◆ TEXTO FORNECIDO:
********************

Em 2026, patinetes elétricos passaram a ser fiscalizados com rigor no Brasil. Veículos acima de 32 km/h ou 1.000 W são ciclomotores, exigem placa e CNH. Circular irregularmente gera multa e apreensão.
O fim do prazo de adaptação mudou completamente a micromobilidade no Brasil em 2026. Com a fiscalização ativa, condutores de veículos elétricos fora das regras já estão sujeitos a multas e apreensão. A principal dúvida agora é saber se o veículo é patinete ou ciclomotor.
Por que patinetes elétricos entraram de vez na mira da fiscalização?
Desde 1º de janeiro de 2026, a tolerância acabou e a fiscalização passou a atuar de forma plena. Veículos que não atendem às exigências legais agora são tratados como infração, incluindo cobrança de documentação obrigatória e verificação de habilitação do condutor.
O problema é que muitos usuários acreditavam estar usando um simples patinete, quando na verdade conduzem um ciclomotor elétrico. Essa confusão gerou uma “zona cinzenta” que foi encerrada com normas mais objetivas e aplicação imediata das penalidades.

Como diferenciar patinete elétrico de ciclomotor na prática?
A distinção técnica entre autopropelidos e ciclomotores passou a ser decisiva para evitar multas. A regulamentação atual define limites claros de velocidade, potência e dimensões. Entender essa diferença é essencial para saber se há exigência de placa e habilitação, como mostrado a seguir.
- Velocidade máxima: até 32 km/h caracteriza autopropelido acima disso é ciclomotor
- Potência do motor: até 1.000 W é patinete acima desse limite exige registro
- Obrigação legal: ciclomotores precisam de placa e CNH ou ACC
O que mudou com o fim do prazo de regularização em 2026?
O prazo para regularização de ciclomotores comprados antes de 2023 terminou em 31 de dezembro de 2025. A partir disso, qualquer circulação sem registro passou a ser infração grave, sujeita a retenção do veículo e penalidades administrativas.

********************

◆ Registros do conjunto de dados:
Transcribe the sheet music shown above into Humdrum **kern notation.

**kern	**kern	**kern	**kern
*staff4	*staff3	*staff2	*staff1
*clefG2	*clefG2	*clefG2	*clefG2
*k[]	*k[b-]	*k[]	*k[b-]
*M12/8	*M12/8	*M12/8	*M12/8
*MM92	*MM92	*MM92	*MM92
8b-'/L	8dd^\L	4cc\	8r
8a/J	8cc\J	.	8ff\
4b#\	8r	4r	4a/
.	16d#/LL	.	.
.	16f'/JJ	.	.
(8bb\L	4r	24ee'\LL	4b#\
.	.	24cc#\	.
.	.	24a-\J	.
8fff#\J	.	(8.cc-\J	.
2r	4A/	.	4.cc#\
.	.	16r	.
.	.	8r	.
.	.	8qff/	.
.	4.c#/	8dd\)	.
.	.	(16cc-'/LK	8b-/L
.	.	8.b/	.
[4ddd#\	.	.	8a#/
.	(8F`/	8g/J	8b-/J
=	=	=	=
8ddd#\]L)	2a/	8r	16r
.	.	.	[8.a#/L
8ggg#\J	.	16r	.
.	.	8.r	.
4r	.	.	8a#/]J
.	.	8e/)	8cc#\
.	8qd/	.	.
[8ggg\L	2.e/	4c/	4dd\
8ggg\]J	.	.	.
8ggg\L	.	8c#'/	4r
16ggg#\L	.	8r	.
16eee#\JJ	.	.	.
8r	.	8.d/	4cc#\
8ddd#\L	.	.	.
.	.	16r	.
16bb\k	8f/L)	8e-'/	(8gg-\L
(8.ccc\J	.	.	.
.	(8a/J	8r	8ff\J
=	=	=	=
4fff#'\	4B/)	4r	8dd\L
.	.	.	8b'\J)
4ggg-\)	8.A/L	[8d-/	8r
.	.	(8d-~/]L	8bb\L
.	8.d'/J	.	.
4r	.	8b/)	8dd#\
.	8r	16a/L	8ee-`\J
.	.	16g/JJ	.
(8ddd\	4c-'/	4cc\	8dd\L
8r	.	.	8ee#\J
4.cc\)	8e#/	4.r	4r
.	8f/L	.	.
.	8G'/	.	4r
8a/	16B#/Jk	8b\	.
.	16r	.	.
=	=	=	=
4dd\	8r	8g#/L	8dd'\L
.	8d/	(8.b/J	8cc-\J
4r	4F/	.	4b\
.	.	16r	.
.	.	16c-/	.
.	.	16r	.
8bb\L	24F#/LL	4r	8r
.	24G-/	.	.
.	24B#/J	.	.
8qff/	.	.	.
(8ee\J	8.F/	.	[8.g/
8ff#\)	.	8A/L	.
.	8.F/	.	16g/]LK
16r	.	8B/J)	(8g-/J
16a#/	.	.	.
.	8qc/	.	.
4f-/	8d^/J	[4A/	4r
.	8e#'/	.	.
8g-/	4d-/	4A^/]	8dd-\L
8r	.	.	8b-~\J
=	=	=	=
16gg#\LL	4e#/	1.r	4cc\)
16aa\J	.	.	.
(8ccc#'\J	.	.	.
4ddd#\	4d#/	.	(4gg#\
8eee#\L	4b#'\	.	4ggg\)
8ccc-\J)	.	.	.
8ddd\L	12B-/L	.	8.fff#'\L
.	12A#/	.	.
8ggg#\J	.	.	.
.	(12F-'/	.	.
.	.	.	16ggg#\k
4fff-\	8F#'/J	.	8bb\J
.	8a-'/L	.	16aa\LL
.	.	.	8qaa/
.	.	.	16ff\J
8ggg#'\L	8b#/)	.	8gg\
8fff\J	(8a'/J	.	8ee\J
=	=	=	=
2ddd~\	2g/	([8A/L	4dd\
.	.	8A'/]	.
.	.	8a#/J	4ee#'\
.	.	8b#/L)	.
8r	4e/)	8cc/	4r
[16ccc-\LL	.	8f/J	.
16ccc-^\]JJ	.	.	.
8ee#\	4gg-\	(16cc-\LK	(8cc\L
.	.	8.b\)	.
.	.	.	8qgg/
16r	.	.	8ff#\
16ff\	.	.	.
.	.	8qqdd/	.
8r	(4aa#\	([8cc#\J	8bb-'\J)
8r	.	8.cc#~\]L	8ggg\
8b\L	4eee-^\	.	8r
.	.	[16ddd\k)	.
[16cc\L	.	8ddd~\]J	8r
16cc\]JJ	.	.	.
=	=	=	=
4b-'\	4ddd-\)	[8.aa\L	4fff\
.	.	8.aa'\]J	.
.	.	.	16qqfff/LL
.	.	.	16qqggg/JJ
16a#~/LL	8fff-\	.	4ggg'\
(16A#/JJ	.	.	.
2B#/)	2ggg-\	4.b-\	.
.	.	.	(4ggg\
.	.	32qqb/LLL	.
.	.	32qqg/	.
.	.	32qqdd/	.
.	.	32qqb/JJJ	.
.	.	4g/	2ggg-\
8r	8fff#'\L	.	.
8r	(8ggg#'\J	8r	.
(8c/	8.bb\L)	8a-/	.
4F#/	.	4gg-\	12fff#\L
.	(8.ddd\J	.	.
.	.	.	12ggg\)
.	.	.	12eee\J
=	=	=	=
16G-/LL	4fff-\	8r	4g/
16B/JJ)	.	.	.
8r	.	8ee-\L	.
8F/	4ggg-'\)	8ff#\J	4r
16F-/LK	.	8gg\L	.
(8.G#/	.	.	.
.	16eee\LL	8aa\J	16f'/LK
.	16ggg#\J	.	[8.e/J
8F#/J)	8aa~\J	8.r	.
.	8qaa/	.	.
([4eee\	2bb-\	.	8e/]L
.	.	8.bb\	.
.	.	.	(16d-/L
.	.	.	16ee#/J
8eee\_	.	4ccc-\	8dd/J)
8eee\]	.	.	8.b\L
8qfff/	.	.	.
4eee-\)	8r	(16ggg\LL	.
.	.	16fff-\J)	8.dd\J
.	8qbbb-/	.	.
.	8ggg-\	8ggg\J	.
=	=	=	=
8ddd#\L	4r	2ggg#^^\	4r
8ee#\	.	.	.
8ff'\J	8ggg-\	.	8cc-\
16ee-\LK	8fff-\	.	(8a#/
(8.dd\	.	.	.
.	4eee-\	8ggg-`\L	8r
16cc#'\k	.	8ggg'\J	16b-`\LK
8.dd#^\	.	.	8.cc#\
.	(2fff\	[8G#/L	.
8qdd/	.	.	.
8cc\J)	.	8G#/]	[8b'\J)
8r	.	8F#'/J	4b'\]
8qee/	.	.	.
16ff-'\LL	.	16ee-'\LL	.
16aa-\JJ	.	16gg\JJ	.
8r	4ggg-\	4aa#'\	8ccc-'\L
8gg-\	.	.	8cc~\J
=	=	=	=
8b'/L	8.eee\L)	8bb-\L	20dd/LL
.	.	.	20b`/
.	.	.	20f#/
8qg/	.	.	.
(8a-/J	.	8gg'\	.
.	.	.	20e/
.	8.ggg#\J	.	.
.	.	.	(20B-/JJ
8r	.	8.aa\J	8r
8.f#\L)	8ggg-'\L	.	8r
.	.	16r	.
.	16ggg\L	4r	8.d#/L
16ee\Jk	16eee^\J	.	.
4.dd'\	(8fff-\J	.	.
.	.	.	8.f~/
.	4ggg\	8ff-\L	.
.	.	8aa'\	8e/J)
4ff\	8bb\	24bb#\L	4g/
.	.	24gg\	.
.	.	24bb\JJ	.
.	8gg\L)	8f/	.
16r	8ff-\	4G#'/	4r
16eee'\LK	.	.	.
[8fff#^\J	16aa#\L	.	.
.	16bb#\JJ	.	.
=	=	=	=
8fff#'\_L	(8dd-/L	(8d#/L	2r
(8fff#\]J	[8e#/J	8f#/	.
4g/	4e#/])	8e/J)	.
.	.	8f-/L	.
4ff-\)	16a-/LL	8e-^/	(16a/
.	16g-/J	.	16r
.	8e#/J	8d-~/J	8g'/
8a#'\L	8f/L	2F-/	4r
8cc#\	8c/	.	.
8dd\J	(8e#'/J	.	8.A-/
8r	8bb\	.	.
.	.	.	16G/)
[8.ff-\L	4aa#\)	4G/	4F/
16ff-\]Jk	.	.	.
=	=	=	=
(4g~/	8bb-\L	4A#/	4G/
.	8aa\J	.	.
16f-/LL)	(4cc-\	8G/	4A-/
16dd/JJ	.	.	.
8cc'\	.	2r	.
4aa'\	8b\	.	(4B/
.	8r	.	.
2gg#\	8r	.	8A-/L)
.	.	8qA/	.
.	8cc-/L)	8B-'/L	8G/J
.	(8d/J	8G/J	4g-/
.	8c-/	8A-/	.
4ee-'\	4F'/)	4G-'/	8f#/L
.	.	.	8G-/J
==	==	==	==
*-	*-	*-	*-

********************

◆ TAREFAS DO EXERCÍCIO:
- 1) De acordo com o texto sobre a fiscalização de patinetes elétricos, em que data terminou o prazo para regularizar ciclomotores comprados antes de 2023?
- 2) Dê continuidade ao texto sobre a fiscalização de patinetes elétricos a partir do ponto em que ele termina.

◆ RESPOSTAS:
- 1) Em 31 de dezembro de 2025.

- 2)
Os agentes agora podem exigir CRLV e habilitação adequada. Conduzir sem esses documentos é infração gravíssima, com multa de R$ 293,47 e sete pontos na CNH. O rigor busca trazer segurança jurídica e reduzir riscos no trânsito urbano.

Como regularizar um ciclomotor elétrico ainda sem placa?
Para quem perdeu o prazo ou descobriu agora que o veículo é ciclomotor, ainda é possível regularizar, mas o processo exige etapas específicas. O caminho envolve validação técnica, vistoria e registro no órgão estadual, conforme os passos abaixo.
- Cadastro do fabricante: verificação do CAT no sistema da Senatran
- Vistoria técnica: emissão do Certificado de Segurança Veicular quando necessário
- Emplacamento: geração do RENAVAM e instalação da placa Mercosul
Onde esses veículos podem circular a partir de agora?
As novas regras também encerraram a dúvida sobre circulação. Ciclomotores elétricos estão proibidos em ciclovias e calçadas, devendo trafegar apenas em vias urbanas, preferencialmente no centro da faixa da direita, com uso obrigatório de capacete.
Já patinetes e autopropelidos podem circular em ciclovias, respeitando o limite de 20 km/h, e em calçadas a até 6 km/h, sempre com prioridade total ao pedestre. A distinção correta evita multas e garante segurança no uso diário.